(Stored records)
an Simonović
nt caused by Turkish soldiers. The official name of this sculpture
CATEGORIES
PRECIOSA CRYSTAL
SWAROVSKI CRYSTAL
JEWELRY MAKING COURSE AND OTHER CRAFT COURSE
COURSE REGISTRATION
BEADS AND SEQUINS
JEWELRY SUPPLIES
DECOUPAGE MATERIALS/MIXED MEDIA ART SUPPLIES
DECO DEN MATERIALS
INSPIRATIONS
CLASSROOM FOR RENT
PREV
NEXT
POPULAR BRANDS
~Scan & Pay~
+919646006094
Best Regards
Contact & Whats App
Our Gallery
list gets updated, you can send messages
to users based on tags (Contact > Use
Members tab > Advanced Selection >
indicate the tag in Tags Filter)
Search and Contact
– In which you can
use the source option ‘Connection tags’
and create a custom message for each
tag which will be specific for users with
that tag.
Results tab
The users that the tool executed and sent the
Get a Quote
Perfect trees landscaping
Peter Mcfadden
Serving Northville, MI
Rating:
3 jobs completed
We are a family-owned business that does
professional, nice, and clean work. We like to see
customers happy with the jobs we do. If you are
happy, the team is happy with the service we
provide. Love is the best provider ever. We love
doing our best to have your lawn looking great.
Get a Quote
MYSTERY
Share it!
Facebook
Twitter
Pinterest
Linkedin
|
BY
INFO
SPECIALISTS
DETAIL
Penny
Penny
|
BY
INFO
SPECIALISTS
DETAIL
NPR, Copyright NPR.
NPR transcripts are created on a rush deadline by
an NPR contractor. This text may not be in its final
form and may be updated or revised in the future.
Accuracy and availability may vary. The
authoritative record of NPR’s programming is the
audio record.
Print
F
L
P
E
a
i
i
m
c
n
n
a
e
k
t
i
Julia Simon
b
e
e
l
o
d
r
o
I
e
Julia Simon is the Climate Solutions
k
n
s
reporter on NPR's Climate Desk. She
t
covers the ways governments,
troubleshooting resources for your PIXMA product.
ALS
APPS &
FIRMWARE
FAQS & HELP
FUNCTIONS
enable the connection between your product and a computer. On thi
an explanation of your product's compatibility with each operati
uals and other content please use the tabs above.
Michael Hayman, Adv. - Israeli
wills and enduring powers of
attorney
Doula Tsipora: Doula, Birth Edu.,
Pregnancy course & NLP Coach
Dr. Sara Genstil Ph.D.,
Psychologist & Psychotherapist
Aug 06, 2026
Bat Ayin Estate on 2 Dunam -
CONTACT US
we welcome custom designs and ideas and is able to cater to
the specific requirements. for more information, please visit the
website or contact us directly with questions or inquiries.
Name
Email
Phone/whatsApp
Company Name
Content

# YOUR GOAL
Arrange the lines from the start of the records through the line with "use the source option ‘Connection tags’" as a JSON list of strings, one string per line, skipping any blank lines.

# EXERCISE OUTPUT
[
  "an Simonović",
  "nt caused by Turkish soldiers. The official name of this sculpture",
  "CATEGORIES",
  "PRECIOSA CRYSTAL",
  "SWAROVSKI CRYSTAL",
  "JEWELRY MAKING COURSE AND OTHER CRAFT COURSE",
  "COURSE REGISTRATION",
  "BEADS AND SEQUINS",
  "JEWELRY SUPPLIES",
  "DECOUPAGE MATERIALS/MIXED MEDIA ART SUPPLIES",
  "DECO DEN MATERIALS",
  "INSPIRATIONS",
  "CLASSROOM FOR RENT",
  "PREV",
  "NEXT",
  "POPULAR BRANDS",
  "~Scan & Pay~",
  "+919646006094",
  "Best Regards",
  "Contact & Whats App",
  "Our Gallery",
  "list gets updated, you can send messages",
  "to users based on tags (Contact > Use",
  "Members tab > Advanced Selection >",
  "indicate the tag in Tags Filter)",
  "Search and Contact",
  "– In which you can",
  "use the source option ‘Connection tags’"
]